Exercise details: Using the article on malware attacks, explain in one to three sentences why browser plug-ins make attractive targets for attackers.

Text:
[Start of section]

Anything that is found is sent back to the CnC server.  The CnC server stores the credentials from the zombie computer and uses them to connect to the Victims FTP server. If only the FTP server name and user name is collected, brute force password guessing can be used to break into accounts with weak and predictable passwords. Once an account is validated it can be loaded into a program that connects and recursively infects all web site content by inserting hidden malicious code.

After infecting the victim’s computer and web site, the attacker now has one more computer in its botnet, and one more web site helping spread the malware. It doesn’t take long before thousands of websites and computers are compromised. These botnets are being rented and sold on black-markets for pay-per-click advertising and other profitable usage.

Here are 3 Quick Tips on How to Prevent this Attack:

1) Turn on automatic updates for your browser and plug-ins

Drive-by downloads and other variants of cross site scripting (XSS) attacks are commonly the first stage of an attack on end users, not servers, in an attempt to infect their computers with malware. In the example above, the victim simply visited a legitimate, but compromised, web site. Due to an unpatched browser plug-in, the victim’s computer and web site became compromised.

The popular browsers offer the ability to integrate add-ons and plug-ins. A browser plug-in is a handler for a media type that the browser itself cannot render, such as Adobe Flash or Apple Quicktime. Browsers usually have an “auto update” option or annoying pop-ups to help alert users about new patches and updates. Historically, plug-ins have been less “active” in notifying the end user about upgrades and updates. Not being regularly patched and updated, yet being common to most all browsers, makes plug-ins attractive targets for attackers.

Client side interpreters like Javascript, ActiveX, and Java all add significant security risk. Be cautious when browsing sites that require them. Although these interpreters are limited in what they can do outside of the browser environment, it is trivial for attackers to write exploits that steal cookie and session data. Also, as in the example provided, these languages are commonly used to trigger and event that can be exploited.

Bottom line: Turn on automatic updates for your browser and plug-ins. Only use trusted plug-ins, and only allow client side execution from trusted sites.

2)    Install Anti-Malware

Client side protection is more important now than before, but the reason why is slightly different. Traditionally, people installed anti-virus software to protect their computers from destructive viruses that resulted in loss of services and/or data. These types of viruses and worms have not completely disappeared, but attackers have found that the same methods of propagation can be used for profit by partnering with pay-per-click advertising and such. Rogue software, like spyware and adware, can be delivered with the virus that can open pop-up ads when a user browses certain sites or types key words, for example.

[End of section]

[Stored data]
[Start of section]

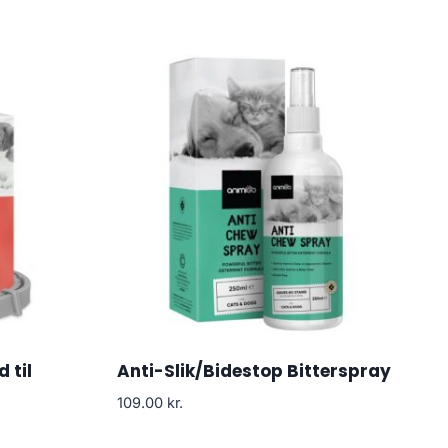
 til
Anti-Slik/Bidestop Bitterspray
109.00
kr.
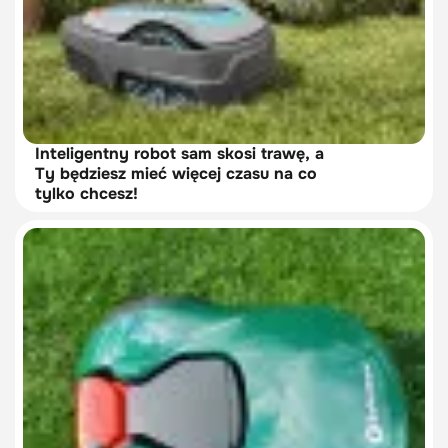
Inteligentny robot sam skosi trawę, a
Ty będziesz mieć więcej czasu na co
tylko chcesz!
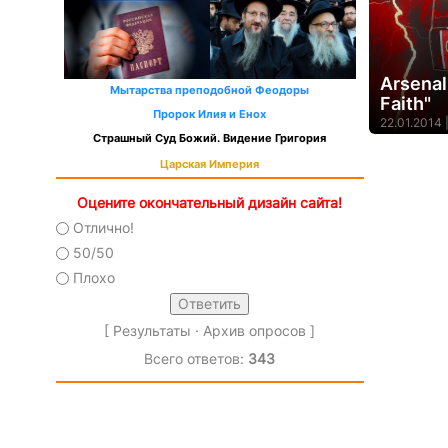
Arsenal
Мытарства преподобной Феодоры
Faith"
Пророк Илия и Енох
22.01.2014 
Страшный Суд Божий. Видение Григория
Царская Империя
Оцените окончательный дизайн сайта!
Отлично!
50/50
Плохо
[
Результаты
·
Архив опросов
]
Всего ответов:
343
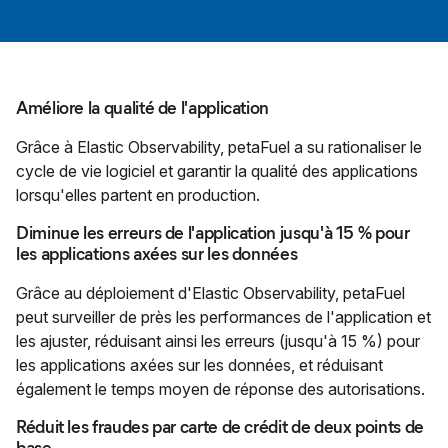
Améliore la qualité de l'application
Grâce à Elastic Observability, petaFuel a su rationaliser le
cycle de vie logiciel et garantir la qualité des applications
lorsqu'elles partent en production.
Diminue les erreurs de l'application jusqu'à 15 % pour
les applications axées sur les données
Grâce au déploiement d'Elastic Observability, petaFuel
peut surveiller de près les performances de l'application et
les ajuster, réduisant ainsi les erreurs (jusqu'à 15 %) pour
les applications axées sur les données, et réduisant
également le temps moyen de réponse des autorisations.
Réduit les fraudes par carte de crédit de deux points de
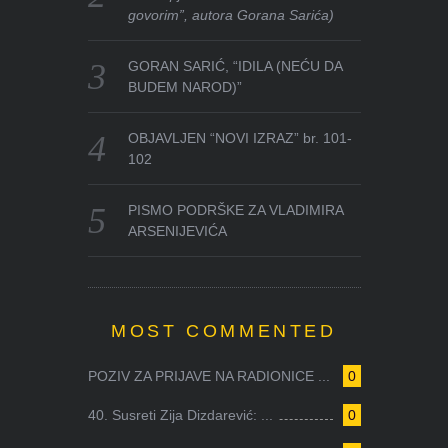
govorim”, autora Gorana Sarića)
GORAN SARIĆ, “IDILA (NEĆU DA
BUDEM NAROD)”
OBJAVLJEN “NOVI IZRAZ” br. 101-
102
PISMO PODRŠKE ZA VLADIMIRA
ARSENIJEVIĆA
MOST COMMENTED
POZIV ZA PRIJAVE NA RADIONICE ...
0
40. Susreti Zija Dizdarević: ...
0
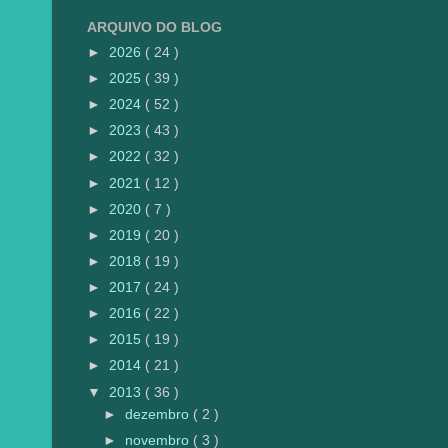
ARQUIVO DO BLOG
►
2026
( 24 )
►
2025
( 39 )
►
2024
( 52 )
►
2023
( 43 )
►
2022
( 32 )
►
2021
( 12 )
►
2020
( 7 )
►
2019
( 20 )
►
2018
( 19 )
►
2017
( 24 )
►
2016
( 22 )
►
2015
( 19 )
►
2014
( 21 )
▼
2013
( 36 )
►
dezembro
( 2 )
►
novembro
( 3 )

[End of section]

Response to this exercise: Browser plug-ins are common to almost all browsers, yet they are not regularly patched and updated. Historically, they have been less active than browsers in notifying users about upgrades and updates. Being both widespread and often unpatched makes them attractive targets.